И теперь Долохов, вот он сидит на снегу и
насильно улыбается, и умирает, может быть, притворным каким-то молодечеством
отвечая на мое раскаянье!»
Пьер был один из тех людей, которые, несмотря
на свою внешнюю, так называемую слабость характера, не ищут поверенного для
своего горя. Он переработывал один в себе свое горе.

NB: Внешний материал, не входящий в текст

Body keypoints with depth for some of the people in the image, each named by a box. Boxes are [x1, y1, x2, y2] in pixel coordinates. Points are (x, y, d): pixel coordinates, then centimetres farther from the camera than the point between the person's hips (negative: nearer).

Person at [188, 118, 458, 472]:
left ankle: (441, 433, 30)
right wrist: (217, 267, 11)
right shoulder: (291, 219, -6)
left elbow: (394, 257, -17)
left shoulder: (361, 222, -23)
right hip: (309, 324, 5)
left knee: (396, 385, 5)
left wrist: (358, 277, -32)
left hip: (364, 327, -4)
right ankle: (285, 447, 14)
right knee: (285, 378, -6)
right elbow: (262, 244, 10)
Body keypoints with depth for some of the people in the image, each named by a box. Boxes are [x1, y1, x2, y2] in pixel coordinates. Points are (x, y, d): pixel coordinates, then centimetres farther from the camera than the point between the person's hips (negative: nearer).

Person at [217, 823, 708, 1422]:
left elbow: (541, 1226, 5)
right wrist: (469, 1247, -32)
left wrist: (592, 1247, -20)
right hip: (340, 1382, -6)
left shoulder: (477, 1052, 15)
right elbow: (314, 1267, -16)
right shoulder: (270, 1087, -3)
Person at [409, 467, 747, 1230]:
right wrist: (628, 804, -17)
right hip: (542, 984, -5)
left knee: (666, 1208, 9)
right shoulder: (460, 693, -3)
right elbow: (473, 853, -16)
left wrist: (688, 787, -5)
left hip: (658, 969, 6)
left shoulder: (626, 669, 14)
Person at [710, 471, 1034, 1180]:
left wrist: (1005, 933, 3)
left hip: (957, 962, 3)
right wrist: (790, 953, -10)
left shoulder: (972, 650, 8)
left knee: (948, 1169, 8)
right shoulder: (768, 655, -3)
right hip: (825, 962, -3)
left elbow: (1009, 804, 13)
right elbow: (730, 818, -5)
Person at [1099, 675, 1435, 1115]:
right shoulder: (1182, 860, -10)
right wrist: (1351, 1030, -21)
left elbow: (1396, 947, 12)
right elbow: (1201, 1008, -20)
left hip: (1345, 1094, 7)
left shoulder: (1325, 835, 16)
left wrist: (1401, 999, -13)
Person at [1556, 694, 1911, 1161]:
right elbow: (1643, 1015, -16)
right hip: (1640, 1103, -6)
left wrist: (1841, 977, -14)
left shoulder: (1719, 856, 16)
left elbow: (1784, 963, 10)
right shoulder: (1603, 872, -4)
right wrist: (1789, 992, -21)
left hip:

«Она во всем, во всем она одна виновата, —
говорил он сам себе; — но что ж из этого? Зачем я себя связал с нею, зачем я ей
сказал этот: „Je vous aime“, [Я вас люблю?] который был ложь и еще хуже чем
ложь, говорил он сам себе. Я виноват и должен нести… Что? Позор имени,
несчастие жизни? Э, всё вздор, — подумал он, — и позор имени, и честь, всё
условно, всё независимо от меня.
«Людовика XVI казнили за то, что они говорили,
что он был бесчестен и преступник (пришло Пьеру в голову), и они были правы с
своей точки зрения, так же как правы и те, которые за него умирали мученической
смертью и причисляли его к лику святых. Потом Робеспьера казнили за то, что он
был деспот. Кто прав, кто виноват? Никто. А жив и живи: завтра умрешь, как мог
я умереть час тому назад. И стоит ли того мучиться, когда жить остается одну
секунду в сравнении с вечностью? — Но в ту минуту, как он считал себя
успокоенным такого рода рассуждениями, ему вдруг представлялась она и в те
минуты, когда он сильнее всего выказывал ей свою неискреннюю любовь, и он
чувствовал прилив крови к сердцу, и должен был опять вставать, двигаться, и
ломать, и рвать попадающиеся ему под руки вещи. «Зачем я сказал ей: „Je vous
aime?“ все повторял он сам себе. И повторив 10-й раз этот вопрос, ему пришло в
голову Мольерово: mais que diable allait-il faire dans cette galere? [но за
каким чортом понесло его на эту галеру?] и он засмеялся сам над собою.